When Sarah mentioned my mammy and the girls around her laughed uncomfortably, I felt my jaw tighten and a feeling of hate filled me inside.

“I don’t know why you are so sad, Crybaby. It wasn’t as if she was your real mother, was it?” continued Sarah.

Suddenly there was silence. A really deep silence in the school yard. The other girls didn’t laugh. Even Sarah fell silent. Maybe even she knew that she had gone one step too far this time. There was a buzzing in my ears, and for a moment I seemed to be up in the sky, outside my body, looking down on the group of girls in the school yard. Orla and me standing surrounded by the other girls. Sarah standing over me. Ms. Hardy at the top of the steps, stopping and looking across at us, sensing that something had happened . . . or was about to happen.

Then I exploded. “WHAT? WHAT DID YOU JUST SAY?” I roared, louder than I have ever roared before. I stepped right up to Sarah so my face was an inch from hers, and she stepped back — but I stepped forward again. There was a monster inside me, and it was not going to stay inside! My eyes were burning into Sarah’s and she didn’t know where to look — she just kept stepping backward, but she could not get away.

All the children in the school yard were paying attention now. All the games stopped. Ms. Hardy was coming down the steps.

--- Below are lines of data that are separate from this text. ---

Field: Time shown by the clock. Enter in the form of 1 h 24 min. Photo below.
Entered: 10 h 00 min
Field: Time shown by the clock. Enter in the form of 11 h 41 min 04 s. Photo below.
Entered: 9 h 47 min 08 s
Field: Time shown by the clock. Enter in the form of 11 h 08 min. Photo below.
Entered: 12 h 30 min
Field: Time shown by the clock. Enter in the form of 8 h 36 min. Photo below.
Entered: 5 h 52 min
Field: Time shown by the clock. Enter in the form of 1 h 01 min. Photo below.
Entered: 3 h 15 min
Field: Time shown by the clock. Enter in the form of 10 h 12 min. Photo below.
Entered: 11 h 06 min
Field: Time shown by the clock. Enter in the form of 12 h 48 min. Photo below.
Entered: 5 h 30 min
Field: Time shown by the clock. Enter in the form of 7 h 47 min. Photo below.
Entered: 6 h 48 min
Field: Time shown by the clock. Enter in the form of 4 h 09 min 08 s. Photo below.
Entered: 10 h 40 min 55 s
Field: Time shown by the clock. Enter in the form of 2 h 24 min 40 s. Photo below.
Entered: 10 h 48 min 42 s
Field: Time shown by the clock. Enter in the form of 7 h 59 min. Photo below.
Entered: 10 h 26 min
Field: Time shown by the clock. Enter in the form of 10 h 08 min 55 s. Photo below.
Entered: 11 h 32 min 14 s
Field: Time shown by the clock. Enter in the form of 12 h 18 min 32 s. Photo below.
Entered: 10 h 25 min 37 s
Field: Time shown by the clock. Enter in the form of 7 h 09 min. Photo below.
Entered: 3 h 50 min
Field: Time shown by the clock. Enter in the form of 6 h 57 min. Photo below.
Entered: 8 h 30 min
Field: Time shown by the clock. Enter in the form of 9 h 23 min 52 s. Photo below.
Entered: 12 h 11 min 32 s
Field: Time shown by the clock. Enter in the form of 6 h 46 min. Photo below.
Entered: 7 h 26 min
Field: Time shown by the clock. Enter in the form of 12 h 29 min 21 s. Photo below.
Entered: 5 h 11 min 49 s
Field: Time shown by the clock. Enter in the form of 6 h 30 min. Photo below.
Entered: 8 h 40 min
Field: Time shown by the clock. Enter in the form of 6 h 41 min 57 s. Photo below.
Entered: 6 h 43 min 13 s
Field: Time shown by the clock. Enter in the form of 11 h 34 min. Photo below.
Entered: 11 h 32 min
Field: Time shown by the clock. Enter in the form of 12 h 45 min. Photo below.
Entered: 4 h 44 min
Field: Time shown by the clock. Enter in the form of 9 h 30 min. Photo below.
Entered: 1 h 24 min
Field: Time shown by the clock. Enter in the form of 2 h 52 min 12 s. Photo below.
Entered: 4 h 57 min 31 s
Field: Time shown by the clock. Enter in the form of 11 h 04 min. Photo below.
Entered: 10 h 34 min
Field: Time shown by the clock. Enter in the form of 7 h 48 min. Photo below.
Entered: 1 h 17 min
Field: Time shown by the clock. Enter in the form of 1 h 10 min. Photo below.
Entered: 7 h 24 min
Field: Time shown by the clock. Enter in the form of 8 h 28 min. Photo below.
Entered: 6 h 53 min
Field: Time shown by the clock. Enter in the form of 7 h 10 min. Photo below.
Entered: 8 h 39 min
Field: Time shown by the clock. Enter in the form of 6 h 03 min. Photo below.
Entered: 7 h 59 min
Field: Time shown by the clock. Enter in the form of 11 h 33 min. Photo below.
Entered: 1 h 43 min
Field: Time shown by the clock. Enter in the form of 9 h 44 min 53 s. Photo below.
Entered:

“YOU ARE A BULLY, SARAH SINCLAIR, AND YOU ARE ONLY HAPPY WHEN YOU CAN MAKE OTHER PEOPLE MISERABLE! YOU ARE A WORM AND YOU’D JUST BETTER CRAWL BACK INTO THE GROUND BECAUSE IF YOU EVER EVER SAY ANOTHER NASTY EVIL WORD ABOUT ME OR ABOUT MY MOTHER OR ABOUT MY FRIEND I WILL KILL YOU!”

Sarah was backing away fast now. Children were moving aside to let her through, but I wasn’t letting her get away. Both my hands were tight fists and I was just about to punch her hard on her big pointy nose when Ms. Hardy grabbed me and held me back.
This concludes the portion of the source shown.